John dropped his chin as the German hooked the arm around his neck and bit down. The man's flesh stretched under his bite, then broke gushing warm into his mouth. The man screamed and clawed at Johns eyes, the ragged finger nails drawing deep troughs across John's cheeks and forehead. Finding bone john twisted until part of the man's arm came loose in his mouth.

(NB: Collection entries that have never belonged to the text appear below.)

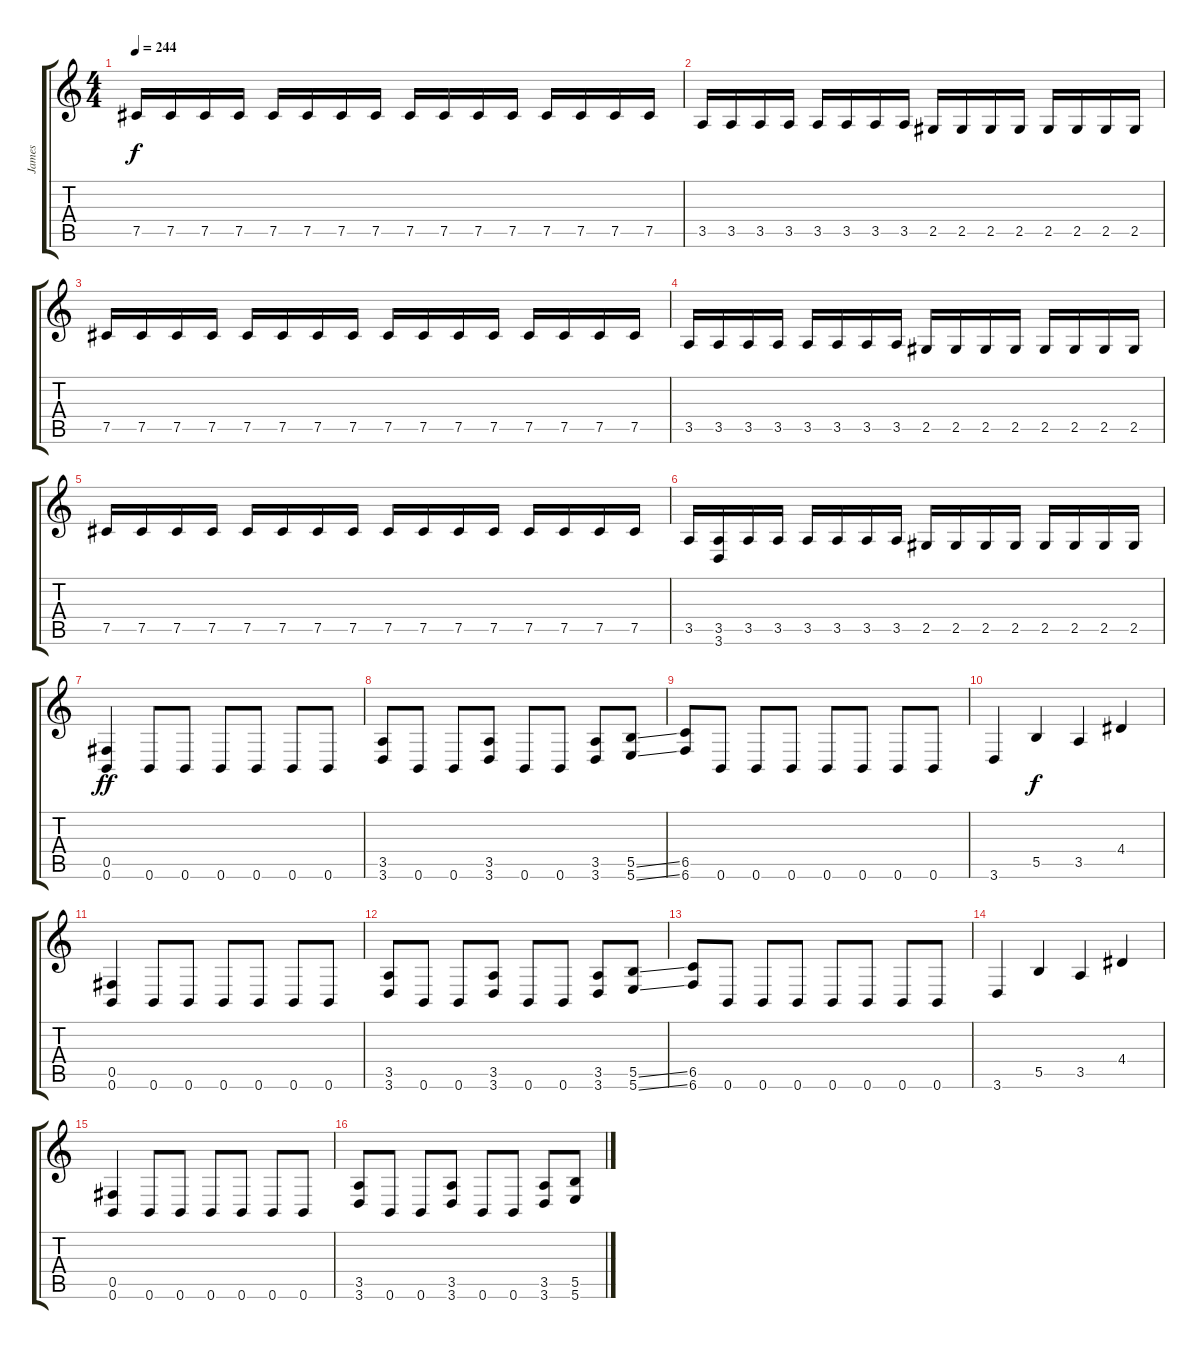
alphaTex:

\track ("James" "James") {instrument distortionguitar}
\staff {score tabs}
\tuning (Db4 Ab3 E3 B2 Gb2 B1) {hide}
\ts (4 4)
\tempo 244
\clef g2
\ks c
7.5.16{dy f} 7.5.16 7.5.16 7.5.16 7.5.16 7.5.16 7.5.16 7.5.16 7.5.16 7.5.16 7.5.16 7.5.16 7.5.16 7.5.16 7.5.16 7.5.16 |
3.5.16 3.5.16 3.5.16 3.5.16 3.5.16 3.5.16 3.5.16 3.5.16 2.5.16 2.5.16 2.5.16 2.5.16 2.5.16 2.5.16 2.5.16 2.5.16 |
7.5.16 7.5.16 7.5.16 7.5.16 7.5.16 7.5.16 7.5.16 7.5.16 7.5.16 7.5.16 7.5.16 7.5.16 7.5.16 7.5.16 7.5.16 7.5.16 |
3.5.16 3.5.16 3.5.16 3.5.16 3.5.16 3.5.16 3.5.16 3.5.16 2.5.16 2.5.16 2.5.16 2.5.16 2.5.16 2.5.16 2.5.16 2.5.16 |
7.5.16 7.5.16 7.5.16 7.5.16 7.5.16 7.5.16 7.5.16 7.5.16 7.5.16 7.5.16 7.5.16 7.5.16 7.5.16 7.5.16 7.5.16 7.5.16 |
3.5.16 (3.5 3.6).16 3.5.16 3.5.16 3.5.16 3.5.16 3.5.16 3.5.16 2.5.16 2.5.16 2.5.16 2.5.16 2.5.16 2.5.16 2.5.16 2.5.16 |
(0.5 0.6).4{dy ff} 0.6.8 0.6.8 0.6.8 0.6.8 0.6.8 0.6.8 |
(3.5 3.6).8 0.6.8 0.6.8 (3.5 3.6).8 0.6.8 0.6.8 (3.5 3.6).8 (5.5{ss} 5.6{ss}).8 |
(6.5 6.6).8 0.6.8 0.6.8 0.6.8 0.6.8 0.6.8 0.6.8 0.6.8 |
3.6.4 5.5.4{dy f} 3.5.4 4.4.4 |
(0.5 0.6).4 0.6.8 0.6.8 0.6.8 0.6.8 0.6.8 0.6.8 |
(3.5 3.6).8 0.6.8 0.6.8 (3.5 3.6).8 0.6.8 0.6.8 (3.5 3.6).8 (5.5{ss} 5.6{ss}).8 |
(6.5 6.6).8 0.6.8 0.6.8 0.6.8 0.6.8 0.6.8 0.6.8 0.6.8 |
3.6.4 5.5.4 3.5.4 4.4.4 |
(0.5 0.6).4 0.6.8 0.6.8 0.6.8 0.6.8 0.6.8 0.6.8 |
(3.5 3.6).8 0.6.8 0.6.8 (3.5 3.6).8 0.6.8 0.6.8 (3.5 3.6).8 (5.5{ss} 5.6{ss}).8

With that the German pulled away stumbling backwards and falling over Roddy, now still and lifeless. The man froze, a horrified expression coming to him as John rose over him and spit out a piece of the man's arm, blood dripping from his lips. It wasn't fear of death, but more that John had crossed some threshold. It was as though john had uttered some forbidden obscenity beyond what the so-called civilized conventions of warfare allowed. John had become a demon, and that was fully reflected in the German soldier's expression. For him that was the precipice; that was the limit. As John picked up the trench knife the man shook his head once, as if asking the demon to reconsider. John fell to his knees straddling the man's legs and grabbed him hard by the collar. The man closed his eyes and turned his head aside.